A key advantage of botanical oils is that the numerous and complex compounds make development of resistance in the insect population nearly impossible. Resistance has become a big issue for single-molecule synthetic chemistries such as pyrethroids. Asked if KeyPlex would be going down this same path with the new botanical chemistries, O’Connor says no.
“There’s always a chance that when you use single molecules, resistance can develop,” he says. “But we’re not planning to use a single molecule. We’re always going to blend at least two together.”
Exciting New Products Are in the Pipeline
Isman says the first product with the new technology will likely be available in two to three years; it is going through the U.S. EPA and European Food Safety Authority registration processes right now. He expects up to half a dozen new products will follow in the next four to five years.
“KeyPlex is making the argument that these products are so close to being the natural substance, and they release the natural substance inside the plant or insect that they should be considered as if they are a natural biochemical,” Isman says.
Both Isman and O’Connor are excited about the future of botanical products.
“We have an excellent chemical platform that allows us to make slightly modified molecules from which we can screen and select,” Isman says. “We have more than 50 or 60 new chemicals that are modified on a natural parent. We’ve selected the best five or six to explore and produce larger quantities to take into the field for trials.”
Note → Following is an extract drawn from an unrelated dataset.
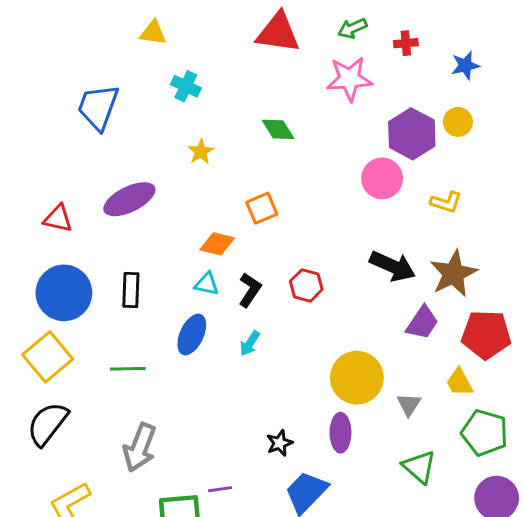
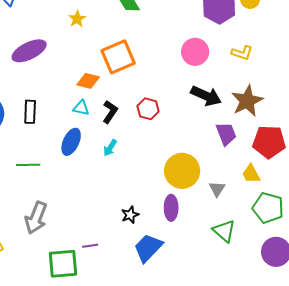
pink circle: (382, 178) -> (195, 52), moved
orange square: (262, 208) -> (118, 57), size x1.6
purple trapezoid: (422, 323) -> (226, 134), turned -55

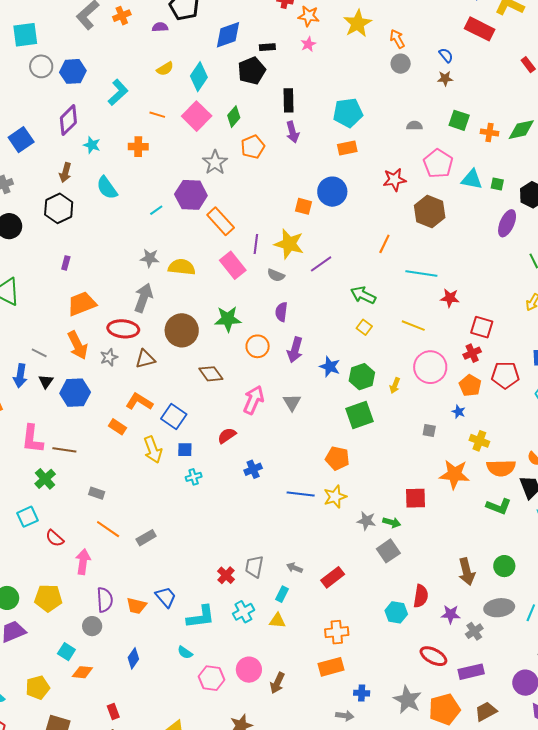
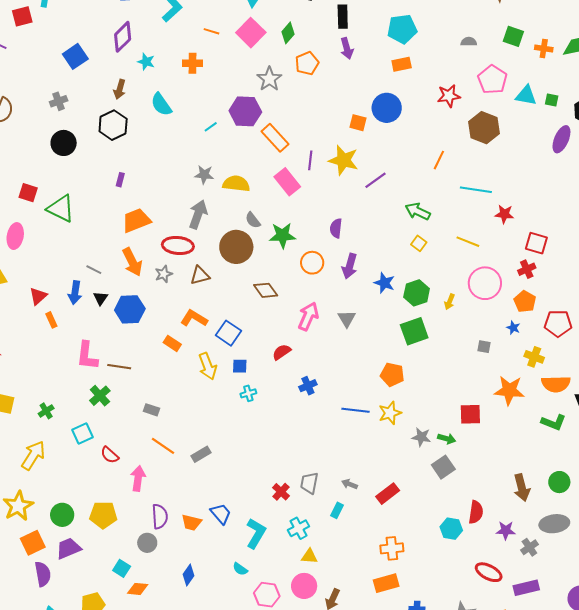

It’s not a moment too soon for growers dealing with an ever-increasing number of pests and an ever-decreasing number of pesticides. The new products are targeting the old enemies — thrips, aphids, mites and whiteflies — and the new, such as brown marmorated stinkbug and spotted wing drosophila.
“Globally, biopesticides are the future,” O’Connor says. “These new products are much hotter than other botanical oils, so we’re really hoping they will be the valuable tool growers are seeking.”